Я не знала, что делать дальше. Меня вдруг охватила печаль. В эту ночь что-то во мне изменилось. Но что, я пока не понимала.
Люциан внезапно поднялся и, подойдя к двери, распахнул ее. В комнату вошли две служанки и заместитель начальника гарнизона.
Все трое низко склонились перед Палачом. Вояка, бледнее, чем после весело проведенной ночки, что-то тихонько сказал Люциану, потом передал свиток. Люциан его развернул, внимательно прочитал, потом повернулся ко мне.
Я подскочила. Что-то случилось?
— Люциан? — я вопросительно на него смотрела.
— На этом мы прощаемся с тобой, мое дитя, — голос его был мягок, но тепла в нем не было.
Такого привычного тепла, которое окутывало меня всякий раз, когда я была рядом с моим Принцем. Мне показалось, что пол уходит из-под ног. Будто снежный буран появился из ниоткуда, опрокинул меня навзничь, проник сквозь одежду и высосал все мое тепло.
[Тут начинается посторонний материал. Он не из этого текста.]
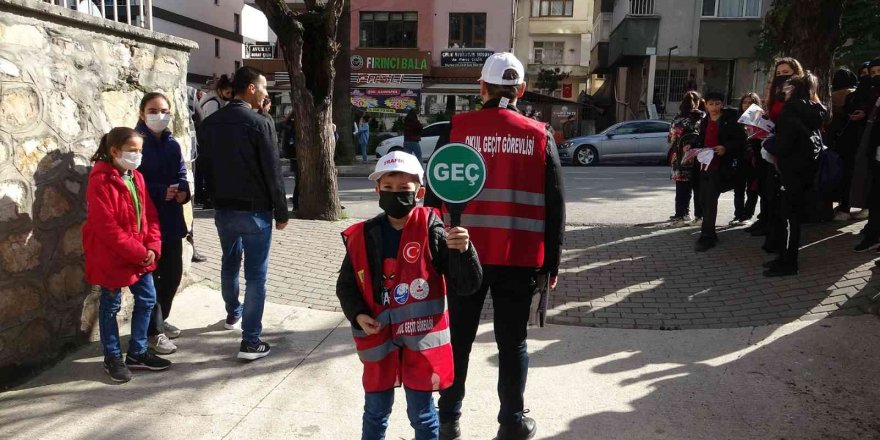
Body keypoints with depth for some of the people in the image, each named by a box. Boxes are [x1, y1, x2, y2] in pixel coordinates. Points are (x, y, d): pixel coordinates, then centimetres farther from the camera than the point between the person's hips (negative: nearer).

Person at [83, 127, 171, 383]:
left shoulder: (136, 177, 7)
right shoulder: (100, 181, -18)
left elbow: (150, 215, 8)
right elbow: (107, 228, -22)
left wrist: (152, 247, -6)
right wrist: (138, 252, -20)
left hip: (142, 255, 8)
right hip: (111, 257, -8)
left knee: (147, 300, 13)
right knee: (111, 306, 8)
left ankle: (137, 353, 27)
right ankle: (112, 358, 23)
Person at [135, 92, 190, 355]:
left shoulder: (172, 144, 10)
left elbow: (182, 174, 11)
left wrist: (183, 191, -11)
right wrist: (161, 192, -23)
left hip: (171, 219, 7)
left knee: (173, 272, 15)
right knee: (150, 276, 2)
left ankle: (160, 320, 34)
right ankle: (153, 331, 14)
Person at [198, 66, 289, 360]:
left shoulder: (210, 123, 4)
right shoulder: (260, 124, -15)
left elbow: (207, 166, 10)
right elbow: (273, 172, -14)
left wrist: (216, 199, 19)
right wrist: (281, 212, -6)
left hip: (223, 209, 7)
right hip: (255, 211, -6)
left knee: (230, 264, 24)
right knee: (256, 275, -1)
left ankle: (233, 314, 45)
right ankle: (250, 342, 0)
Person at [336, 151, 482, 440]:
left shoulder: (431, 231, -13)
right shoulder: (363, 236, -4)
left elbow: (467, 285, -16)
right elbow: (346, 285, 9)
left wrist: (463, 250, -34)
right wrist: (357, 314, -8)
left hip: (421, 338, -2)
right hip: (378, 338, 3)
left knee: (421, 413, 13)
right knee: (376, 411, 19)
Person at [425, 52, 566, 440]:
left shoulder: (456, 129, -3)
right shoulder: (539, 136, 0)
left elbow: (435, 195, -2)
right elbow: (555, 208, 2)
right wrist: (551, 263, 10)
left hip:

— Миледи, — рыцарь замолчал, прочистил горло и продолжил, — вас ждет карета. Отряд сопровождения готов. Вы отправляетесь учиться в пансион святой Катарины. Это очень хорошее место. Вам там непременно понравится. И там будет множество юных леди, с которыми вы обязательно подружитесь.
Воину с трудом удавалась такая сложная речь — речь, обращенная к маленькому растерянному ребенку. Ребенку, весь вид которого показывал, как он несчастен, что он недавно пережил огромное горе, и вот ему нанесли еще один удар.
Я повернулась к Люциану. Он не отвел глаз. Просто стоял и смотрел на меня, ожидая, по-видимому, повиновения. Я минутку раздумывала. Я была мала, но понимала, что вопрос с помещением меня в пансион давно решен. Князь — мой официальный опекун. Он давно оформил все нужные бумаги и имел право принимать любые решения относительно моей судьбы, но это меня как раз не пугало. Меня волновал Люциан. Я хотела знать, будет ли ему меня не хватать. Почему он так спокоен, равнодушен и… холоден?
И тогда мне в голову вдруг пришло замечательное решение. Я поеду. Я буду хорошо учиться. Я вырасту! А потом я вернусь, а Люциан все еще будет здесь. И когда он увидит меня, такую умницу, красавицу, а не маленькую девочку с разбитыми коленками, тайком пробирающуюся ночами в его покои, он попросит у Князя моей руки. Обязательно! И Князь ему не откажет!